» EXERCISE INSTRUCTIONS: Report only the number of lines that contain the string "begin" in the records below.

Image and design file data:
☆ ☆ ☆

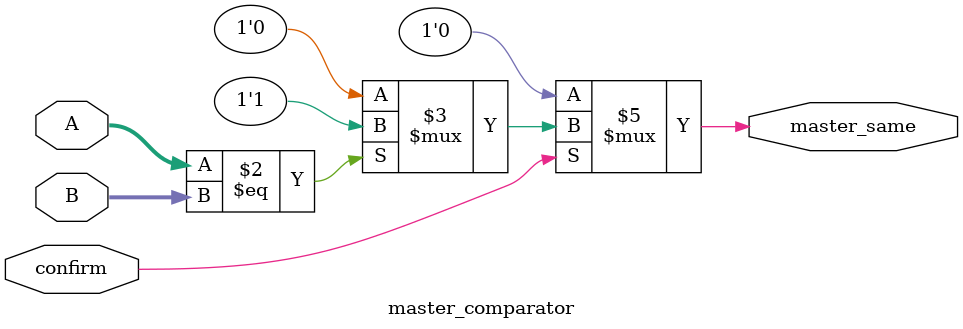
<source format=v>

module master_comparator(/*AUTOARG*/
    // Outputs
    master_same,
    // Inputs
    A, B, confirm
    );
    
    input [127:0] A;
    input [127:0] B;
    input confirm;
    output reg master_same;

    always @ (*) begin
        if (confirm) begin
            master_same = (A == B) ? 1'b1 : 1'b0;
        end
        else begin
            master_same = 0;
        end
    end
endmodule
</source>
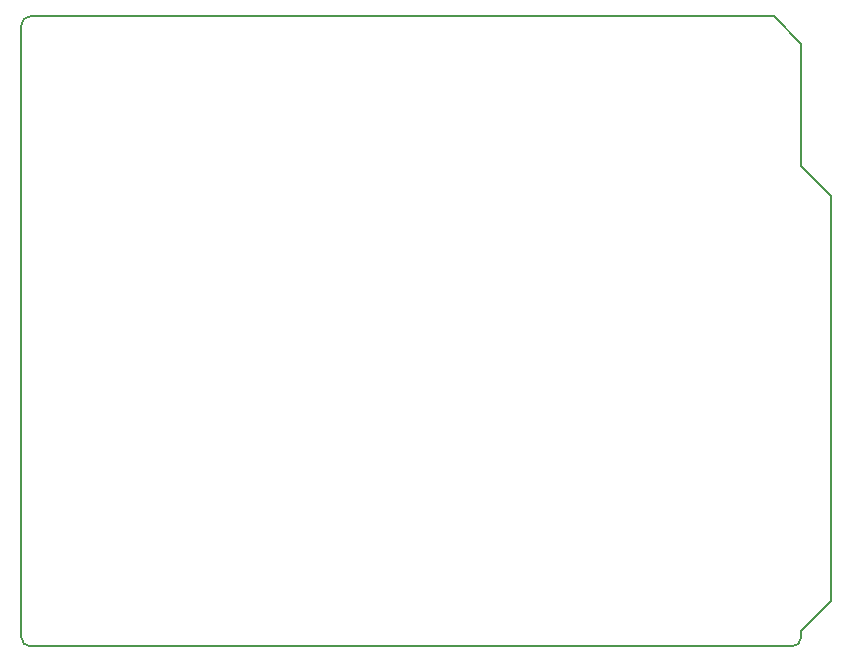
<source format=gbr>
%TF.GenerationSoftware,KiCad,Pcbnew,8.0.8+1*%
%TF.CreationDate,2025-03-25T14:10:32+00:00*%
%TF.ProjectId,dc_shield,64635f73-6869-4656-9c64-2e6b69636164,rev?*%
%TF.SameCoordinates,Original*%
%TF.FileFunction,Profile,NP*%
%FSLAX46Y46*%
G04 Gerber Fmt 4.6, Leading zero omitted, Abs format (unit mm)*
G04 Created by KiCad (PCBNEW 8.0.8+1) date 2025-03-25 14:10:32*
%MOMM*%
%LPD*%
G01*
G04 APERTURE LIST*
%TA.AperFunction,Profile*%
%ADD10C,0.150000*%
%TD*%
G04 APERTURE END LIST*
D10*
X166040000Y-59360000D02*
X168580000Y-61900000D01*
X100000000Y-99238000D02*
X100000000Y-47422000D01*
X168580000Y-61900000D02*
X168580000Y-96190000D01*
X165278000Y-100000000D02*
X100762000Y-100000000D01*
X100762000Y-46660000D02*
X163750000Y-46660000D01*
X100762000Y-100000000D02*
G75*
G02*
X100000000Y-99238000I0J762000D01*
G01*
X168580000Y-96190000D02*
X166040000Y-98730000D01*
X163750000Y-46660000D02*
X166040000Y-49000000D01*
X166040000Y-99238000D02*
G75*
G02*
X165278000Y-100000000I-762000J0D01*
G01*
X166040000Y-49000000D02*
X166040000Y-59360000D01*
X166040000Y-98730000D02*
X166040000Y-99238000D01*
X100000000Y-47422000D02*
G75*
G02*
X100762000Y-46660000I762000J0D01*
G01*
M02*

</source>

☆ ☆ ☆

» YOUR RESPONSE: 3